### What is being asked
Which lines run from the line with "AT-99-110-10101-2008" through the line with "AT-99-110-10160-2008" in the entries below? Print them exactly, both ends included, and nothing more.

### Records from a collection
———

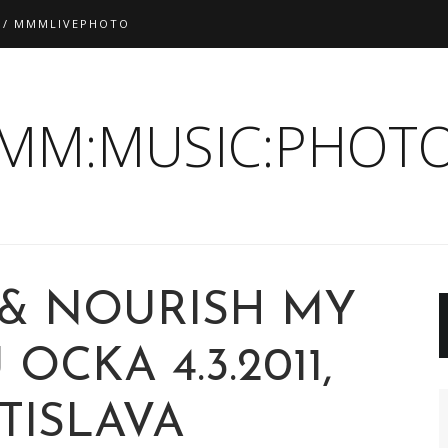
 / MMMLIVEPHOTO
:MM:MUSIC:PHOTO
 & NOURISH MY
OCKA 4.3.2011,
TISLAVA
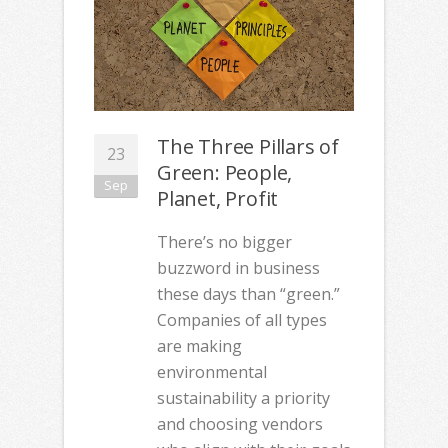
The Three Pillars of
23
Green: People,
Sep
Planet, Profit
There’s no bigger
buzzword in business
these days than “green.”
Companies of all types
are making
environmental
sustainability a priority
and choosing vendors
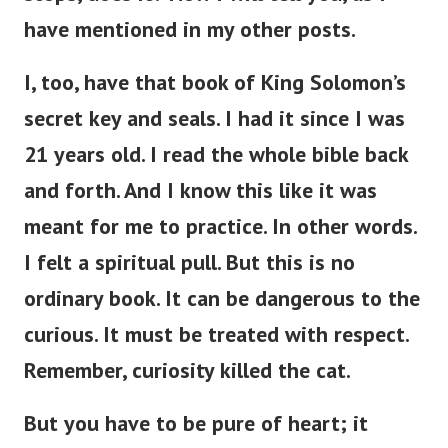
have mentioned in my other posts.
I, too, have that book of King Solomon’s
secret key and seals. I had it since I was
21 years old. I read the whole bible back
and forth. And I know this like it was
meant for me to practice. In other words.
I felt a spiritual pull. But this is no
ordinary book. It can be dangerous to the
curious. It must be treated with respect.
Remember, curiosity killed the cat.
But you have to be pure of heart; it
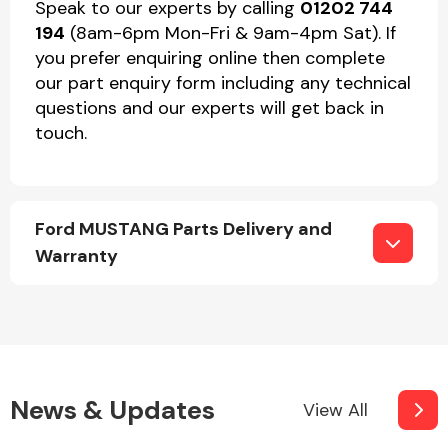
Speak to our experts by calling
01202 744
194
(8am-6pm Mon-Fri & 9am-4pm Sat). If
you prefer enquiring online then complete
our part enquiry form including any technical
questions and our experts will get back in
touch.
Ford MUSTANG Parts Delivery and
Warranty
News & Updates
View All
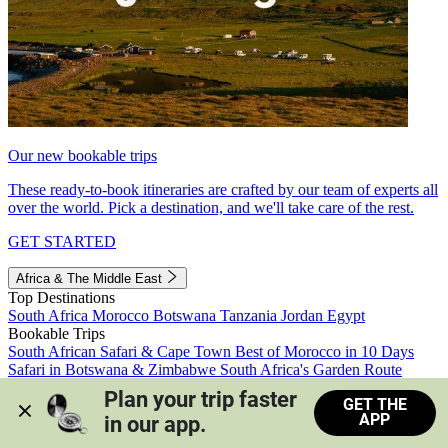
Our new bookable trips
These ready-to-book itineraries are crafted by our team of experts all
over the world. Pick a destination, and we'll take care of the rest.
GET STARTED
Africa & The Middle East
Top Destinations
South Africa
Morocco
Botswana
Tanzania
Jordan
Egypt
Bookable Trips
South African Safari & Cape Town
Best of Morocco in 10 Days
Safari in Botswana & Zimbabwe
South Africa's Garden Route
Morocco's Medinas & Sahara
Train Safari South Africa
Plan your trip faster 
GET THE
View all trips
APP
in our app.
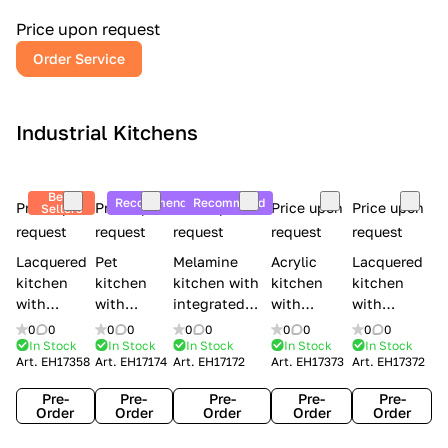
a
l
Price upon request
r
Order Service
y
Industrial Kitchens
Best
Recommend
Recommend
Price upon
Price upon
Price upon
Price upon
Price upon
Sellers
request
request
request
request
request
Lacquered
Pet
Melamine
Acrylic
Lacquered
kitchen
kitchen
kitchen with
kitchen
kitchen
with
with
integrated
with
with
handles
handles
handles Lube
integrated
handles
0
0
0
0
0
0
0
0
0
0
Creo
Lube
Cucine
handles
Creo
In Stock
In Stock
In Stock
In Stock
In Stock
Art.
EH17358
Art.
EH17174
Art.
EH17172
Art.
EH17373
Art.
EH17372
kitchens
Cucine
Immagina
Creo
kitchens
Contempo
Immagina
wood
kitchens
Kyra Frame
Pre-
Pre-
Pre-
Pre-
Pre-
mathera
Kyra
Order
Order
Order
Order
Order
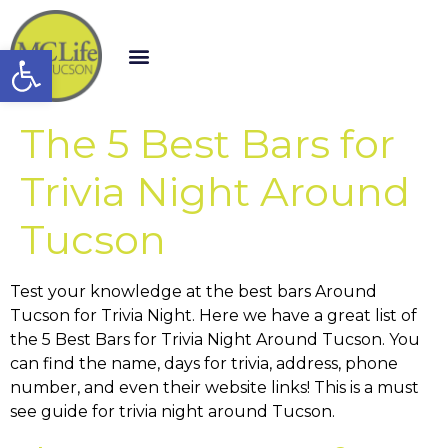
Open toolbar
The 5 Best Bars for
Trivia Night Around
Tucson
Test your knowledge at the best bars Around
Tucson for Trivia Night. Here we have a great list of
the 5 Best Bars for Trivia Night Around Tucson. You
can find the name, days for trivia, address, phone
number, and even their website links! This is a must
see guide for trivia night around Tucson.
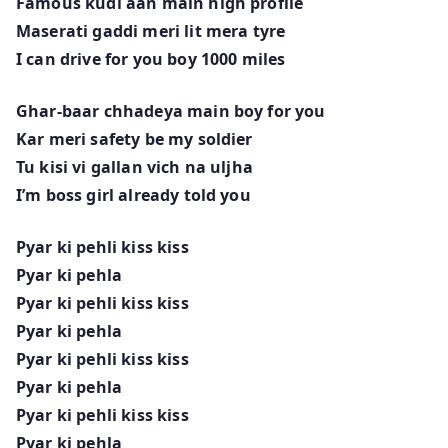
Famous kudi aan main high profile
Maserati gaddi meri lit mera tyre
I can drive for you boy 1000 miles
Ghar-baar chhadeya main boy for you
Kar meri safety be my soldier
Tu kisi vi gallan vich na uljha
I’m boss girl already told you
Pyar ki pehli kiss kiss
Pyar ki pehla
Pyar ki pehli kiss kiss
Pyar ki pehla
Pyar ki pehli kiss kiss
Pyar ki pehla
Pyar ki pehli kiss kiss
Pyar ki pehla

———

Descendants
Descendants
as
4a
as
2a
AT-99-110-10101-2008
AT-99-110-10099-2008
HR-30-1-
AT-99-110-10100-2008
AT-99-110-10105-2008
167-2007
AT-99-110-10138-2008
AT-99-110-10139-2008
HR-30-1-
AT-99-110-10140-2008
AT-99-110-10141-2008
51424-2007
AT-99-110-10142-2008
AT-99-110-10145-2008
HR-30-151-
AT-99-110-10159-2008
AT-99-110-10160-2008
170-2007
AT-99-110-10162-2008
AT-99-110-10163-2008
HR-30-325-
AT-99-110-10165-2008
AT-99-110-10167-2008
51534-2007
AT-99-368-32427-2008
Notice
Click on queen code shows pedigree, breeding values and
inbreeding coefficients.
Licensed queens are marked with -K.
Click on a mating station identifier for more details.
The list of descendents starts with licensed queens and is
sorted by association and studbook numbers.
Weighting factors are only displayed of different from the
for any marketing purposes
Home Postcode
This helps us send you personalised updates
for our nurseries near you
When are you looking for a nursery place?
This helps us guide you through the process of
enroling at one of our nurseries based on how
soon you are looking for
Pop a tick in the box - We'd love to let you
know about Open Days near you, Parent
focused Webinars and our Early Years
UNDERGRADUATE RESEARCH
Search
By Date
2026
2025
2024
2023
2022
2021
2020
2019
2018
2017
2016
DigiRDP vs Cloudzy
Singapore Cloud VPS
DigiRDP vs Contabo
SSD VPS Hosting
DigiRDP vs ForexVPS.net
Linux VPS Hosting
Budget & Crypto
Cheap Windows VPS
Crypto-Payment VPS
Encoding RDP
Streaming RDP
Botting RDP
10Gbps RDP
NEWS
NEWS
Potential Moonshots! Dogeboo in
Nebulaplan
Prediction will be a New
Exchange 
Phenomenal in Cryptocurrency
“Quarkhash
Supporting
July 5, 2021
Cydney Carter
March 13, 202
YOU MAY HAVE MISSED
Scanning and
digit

———

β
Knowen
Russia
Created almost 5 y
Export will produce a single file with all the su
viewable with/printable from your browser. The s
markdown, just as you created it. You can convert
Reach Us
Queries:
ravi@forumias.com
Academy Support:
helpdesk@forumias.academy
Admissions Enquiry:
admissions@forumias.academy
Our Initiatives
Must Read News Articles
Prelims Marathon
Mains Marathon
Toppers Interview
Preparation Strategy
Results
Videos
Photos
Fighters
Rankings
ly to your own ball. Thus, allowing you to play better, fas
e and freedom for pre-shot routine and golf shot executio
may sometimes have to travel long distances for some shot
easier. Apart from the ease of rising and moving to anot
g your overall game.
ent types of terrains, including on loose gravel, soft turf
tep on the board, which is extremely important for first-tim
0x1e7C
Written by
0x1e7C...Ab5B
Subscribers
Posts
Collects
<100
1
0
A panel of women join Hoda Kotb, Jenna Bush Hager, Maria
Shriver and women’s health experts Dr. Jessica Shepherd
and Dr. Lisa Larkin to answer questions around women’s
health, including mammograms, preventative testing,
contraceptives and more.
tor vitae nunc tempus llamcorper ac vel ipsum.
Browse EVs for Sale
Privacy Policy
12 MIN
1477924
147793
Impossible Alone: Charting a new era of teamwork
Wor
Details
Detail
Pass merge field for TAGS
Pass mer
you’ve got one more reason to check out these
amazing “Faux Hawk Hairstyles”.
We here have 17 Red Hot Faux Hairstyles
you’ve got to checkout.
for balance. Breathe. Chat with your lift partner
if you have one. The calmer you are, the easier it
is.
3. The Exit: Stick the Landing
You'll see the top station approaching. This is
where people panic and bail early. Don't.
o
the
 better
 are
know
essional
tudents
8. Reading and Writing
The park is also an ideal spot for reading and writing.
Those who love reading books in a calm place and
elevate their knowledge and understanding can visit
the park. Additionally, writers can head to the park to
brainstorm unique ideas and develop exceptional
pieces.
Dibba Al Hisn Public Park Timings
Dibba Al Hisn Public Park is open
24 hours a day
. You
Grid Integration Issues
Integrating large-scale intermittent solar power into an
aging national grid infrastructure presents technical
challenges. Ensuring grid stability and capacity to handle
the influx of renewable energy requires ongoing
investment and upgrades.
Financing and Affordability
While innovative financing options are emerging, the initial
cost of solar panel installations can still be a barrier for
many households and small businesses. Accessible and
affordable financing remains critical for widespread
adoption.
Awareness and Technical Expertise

———

### Expected answer
AT-99-110-10101-2008
AT-99-110-10099-2008
HR-30-1-
AT-99-110-10100-2008
AT-99-110-10105-2008
167-2007
AT-99-110-10138-2008
AT-99-110-10139-2008
HR-30-1-
AT-99-110-10140-2008
AT-99-110-10141-2008
51424-2007
AT-99-110-10142-2008
AT-99-110-10145-2008
HR-30-151-
AT-99-110-10159-2008
AT-99-110-10160-2008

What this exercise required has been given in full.